Two further Covid-related deaths were confirmed, bringing the Department of Health’s total to 581.
The Department of Health mostly records fatalities in a hospital setting.
Northern Ireland is currently recording an average of 250 new cases a day and the number of Covid-19 patients in hospital is doubling every 13 days.
In the Republic of Ireland, 442 new cases of Covid-19 were confirmed on Thursday with four more deaths, bringing the overall death toll to 1,806.
Circuit breaker ‘not appropriate yet’
A so-called two week “circuit breaker” lockdown is not being considered yet, but on Wednesday Health Minister Robin Swann said it could be brought in around the Halloween break at the end of this month, if not earlier.
Asked why the executive did not opt to introduce the move across Northern Ireland now, Mrs Foster said they did not believe it was appropriate yet.
The Chief Medical Officer Dr Michael McBride said it was “crucial we don’t introduce measures if they’re not necessary”.
Mrs Foster also said returning to a wider lockdown would require significant financial support for businesses.
“We are very much aware if you are asking people to stay at home, not go to work and keep children at home there are huge financial burdens from that,” she added.

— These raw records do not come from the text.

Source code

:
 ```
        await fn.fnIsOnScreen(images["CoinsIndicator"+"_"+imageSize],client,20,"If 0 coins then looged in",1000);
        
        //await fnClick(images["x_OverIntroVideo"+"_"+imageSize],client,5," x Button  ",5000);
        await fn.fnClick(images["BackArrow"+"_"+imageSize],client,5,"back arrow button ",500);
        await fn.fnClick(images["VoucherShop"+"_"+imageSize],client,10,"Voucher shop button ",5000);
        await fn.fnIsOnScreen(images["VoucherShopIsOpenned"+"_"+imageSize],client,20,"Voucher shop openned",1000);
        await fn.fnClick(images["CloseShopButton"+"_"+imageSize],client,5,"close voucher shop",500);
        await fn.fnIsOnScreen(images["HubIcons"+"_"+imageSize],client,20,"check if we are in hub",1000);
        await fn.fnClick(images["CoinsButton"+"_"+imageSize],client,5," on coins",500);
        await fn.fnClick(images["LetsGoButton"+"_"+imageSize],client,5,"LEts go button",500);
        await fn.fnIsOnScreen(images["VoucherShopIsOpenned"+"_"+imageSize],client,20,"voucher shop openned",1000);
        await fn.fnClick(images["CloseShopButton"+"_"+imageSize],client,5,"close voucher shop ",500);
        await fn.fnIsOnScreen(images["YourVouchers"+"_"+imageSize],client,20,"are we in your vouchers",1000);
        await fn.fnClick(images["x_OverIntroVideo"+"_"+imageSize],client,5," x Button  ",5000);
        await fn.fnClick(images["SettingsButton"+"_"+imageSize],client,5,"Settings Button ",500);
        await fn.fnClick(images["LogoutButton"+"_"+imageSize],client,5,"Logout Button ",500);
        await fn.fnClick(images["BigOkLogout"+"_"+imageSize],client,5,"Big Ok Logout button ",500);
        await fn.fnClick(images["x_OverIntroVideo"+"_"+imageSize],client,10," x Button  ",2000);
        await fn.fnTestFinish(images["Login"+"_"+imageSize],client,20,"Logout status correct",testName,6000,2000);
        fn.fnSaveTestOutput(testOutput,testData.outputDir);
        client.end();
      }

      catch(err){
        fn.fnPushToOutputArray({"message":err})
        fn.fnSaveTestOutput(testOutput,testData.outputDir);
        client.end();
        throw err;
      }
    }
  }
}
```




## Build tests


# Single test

While Ms O’Neill said there were “natural breaks” with the half-term holidays coming up, and it made sense to align that with potential NI-wide lockdowns.
“If we were going to move forward with this concept it would be much better if it was done across the two islands together,” she added.
“We haven’t discussed this at length in the executive yet… but if we were to get to the point we were moving in that direction, we need to give people advance notice and understanding so we get that buy-in.”
The first and deputy first ministers also warned that tougher penalties were on the way for those who breach the Covid-19 regulations.
Mrs Foster said the Justice Minister Naomi Long was carrying out a “rapid review” of fines, and Ms O’Neill said the executive had “concerns around compliance” that it hopes to address in the coming days.
On Thursday, the Department of Health announced that travellers from Turkey and Poland will soon have to self-isolate for 14 days on arrival into Northern Ireland.
The measure will take effect from 04:00 BST on Saturday and also includes travellers arriving in NI from the regions of Bonaire, St Eustatius and Saba.
Meanwhile, from Thursday pubs and restaurants must close their doors at 23:00 BST under new rules designed to help stem the spread of the virus.
It means no food or alcohol can be served after 22:30 BST and all customers must be off the premises 30 minutes after that.
The rules also apply to hotel bars, weddings and other social events, with no late licences permitted.
No more than six people from two households may sit at the same indoor or outdoor table at a pub or restaurant here, and live music and dancing are banned.
The only exception is a couple’s first dance at a wedding.